*ABOUT THIS TASK*
Each record below is to be copied word for word, with pictures removed.

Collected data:

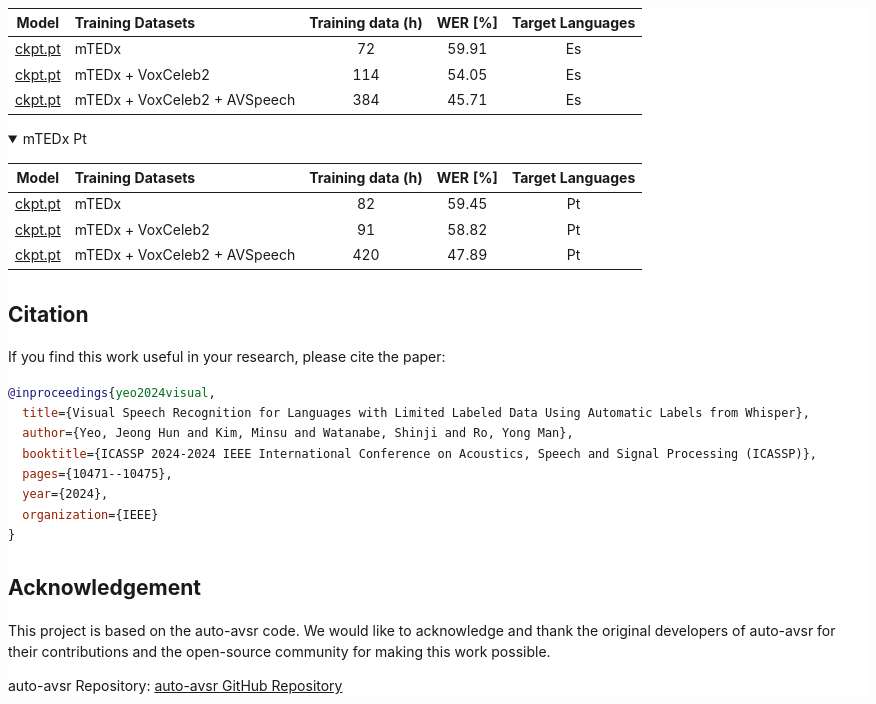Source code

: | Model         | Training Datasets  | Training data (h)  |  WER [%]   |    Target Languages     |
|--------------|:----------|:------------------:|:----------:|:------------------------:|
| [ckpt.pt](https://www.dropbox.com/scl/fi/sb3p26t21fi7h38u1uxrk/es_mted_wer_59.9.pth?rlkey=rd4hfffu6gqg3oiswvqu8585k&st=zkpmpn1j&dl=0) |       mTEDx        |        72           |    59.91    | Es  |
| [ckpt.pt](https://www.dropbox.com/scl/fi/c9avezj9a2k1usdeb3xta/es_mted_vox_wer_54.1.pth?rlkey=agra6ao6563pyabwe24888geg&st=5eb0eug8&dl=0) |        mTEDx + VoxCeleb2            |        114          |    54.05    | Es  |
| [ckpt.pt](https://www.dropbox.com/scl/fi/tzddk1nl8yylirq4ja79j/es_mted_vox_avs_wer_45.7.pth?rlkey=ldml1kaexags7zm2jplw7j4jk&st=d7tyezgf&dl=0) |        mTEDx + VoxCeleb2 + AVSpeech       |        384         |    45.71    | Es  |



<details open>

<summary>mTEDx Pt</summary>

| Model         | Training Datasets  | Training data (h)  |  WER [%]   |    Target Languages     |
|--------------|:----------|:------------------:|:----------:|:------------------------:|
| [ckpt.pt](https://www.dropbox.com/scl/fi/kzvzk99061b4yt0ccmuzd/pt_mted_wer_59.5.pth?rlkey=ncm145vzy2vp02eaoij1wncy5&st=40qouw20&dl=0) |       mTEDx        |        82           |    59.45    | Pt  |
| [ckpt.pt](https://www.dropbox.com/scl/fi/s9n4aba92avvf6scdsl7t/pt_mted_vox_wer_58.8.pth?rlkey=q777mbgaphzm2vkr9wxij3hhf&st=2abb5z28&dl=0) |        mTEDx + VoxCeleb2            |        91          |    58.82    | Pt  |
| [ckpt.pt](https://www.dropbox.com/scl/fi/c8wyurx379zhbebwxn763/pt_mted_vox_avs_wer_47.9.pth?rlkey=2h3o4xcazmx4si2347gbrxwkv&st=r8h5g2wf&dl=0) |        mTEDx + VoxCeleb2 + AVSpeech       |        420         |    47.89    | Pt  |


## Citation
If you find this work useful in your research, please cite the paper:

```bibtex
@inproceedings{yeo2024visual,
  title={Visual Speech Recognition for Languages with Limited Labeled Data Using Automatic Labels from Whisper},
  author={Yeo, Jeong Hun and Kim, Minsu and Watanabe, Shinji and Ro, Yong Man},
  booktitle={ICASSP 2024-2024 IEEE International Conference on Acoustics, Speech and Signal Processing (ICASSP)},
  pages={10471--10475},
  year={2024},
  organization={IEEE}
}
```


## Acknowledgement

This project is based on the auto-avsr code. We would like to acknowledge and thank the original developers of auto-avsr for their contributions and the open-source community for making this work possible.

auto-avsr Repository: [auto-avsr GitHub Repository](https://github.com/mpc001/auto_avsr)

*RESULT OF THIS TASK*
Source code

: | Model         | Training Datasets  | Training data (h)  |  WER [%]   |    Target Languages     |
|--------------|:----------|:------------------:|:----------:|:------------------------:|
| [ckpt.pt](https://www.dropbox.com/scl/fi/sb3p26t21fi7h38u1uxrk/es_mted_wer_59.9.pth?rlkey=rd4hfffu6gqg3oiswvqu8585k&st=zkpmpn1j&dl=0) |       mTEDx        |        72           |    59.91    | Es  |
| [ckpt.pt](https://www.dropbox.com/scl/fi/c9avezj9a2k1usdeb3xta/es_mted_vox_wer_54.1.pth?rlkey=agra6ao6563pyabwe24888geg&st=5eb0eug8&dl=0) |        mTEDx + VoxCeleb2            |        114          |    54.05    | Es  |
| [ckpt.pt](https://www.dropbox.com/scl/fi/tzddk1nl8yylirq4ja79j/es_mted_vox_avs_wer_45.7.pth?rlkey=ldml1kaexags7zm2jplw7j4jk&st=d7tyezgf&dl=0) |        mTEDx + VoxCeleb2 + AVSpeech       |        384         |    45.71    | Es  |



<details open>

<summary>mTEDx Pt</summary>

| Model         | Training Datasets  | Training data (h)  |  WER [%]   |    Target Languages     |
|--------------|:----------|:------------------:|:----------:|:------------------------:|
| [ckpt.pt](https://www.dropbox.com/scl/fi/kzvzk99061b4yt0ccmuzd/pt_mted_wer_59.5.pth?rlkey=ncm145vzy2vp02eaoij1wncy5&st=40qouw20&dl=0) |       mTEDx        |        82           |    59.45    | Pt  |
| [ckpt.pt](https://www.dropbox.com/scl/fi/s9n4aba92avvf6scdsl7t/pt_mted_vox_wer_58.8.pth?rlkey=q777mbgaphzm2vkr9wxij3hhf&st=2abb5z28&dl=0) |        mTEDx + VoxCeleb2            |        91          |    58.82    | Pt  |
| [ckpt.pt](https://www.dropbox.com/scl/fi/c8wyurx379zhbebwxn763/pt_mted_vox_avs_wer_47.9.pth?rlkey=2h3o4xcazmx4si2347gbrxwkv&st=r8h5g2wf&dl=0) |        mTEDx + VoxCeleb2 + AVSpeech       |        420         |    47.89    | Pt  |


## Citation
If you find this work useful in your research, please cite the paper:

```bibtex
@inproceedings{yeo2024visual,
  title={Visual Speech Recognition for Languages with Limited Labeled Data Using Automatic Labels from Whisper},
  author={Yeo, Jeong Hun and Kim, Minsu and Watanabe, Shinji and Ro, Yong Man},
  booktitle={ICASSP 2024-2024 IEEE International Conference on Acoustics, Speech and Signal Processing (ICASSP)},
  pages={10471--10475},
  year={2024},
  organization={IEEE}
}
```


## Acknowledgement

This project is based on the auto-avsr code. We would like to acknowledge and thank the original developers of auto-avsr for their contributions and the open-source community for making this work possible.

auto-avsr Repository: [auto-avsr GitHub Repository](https://github.com/mpc001/auto_avsr)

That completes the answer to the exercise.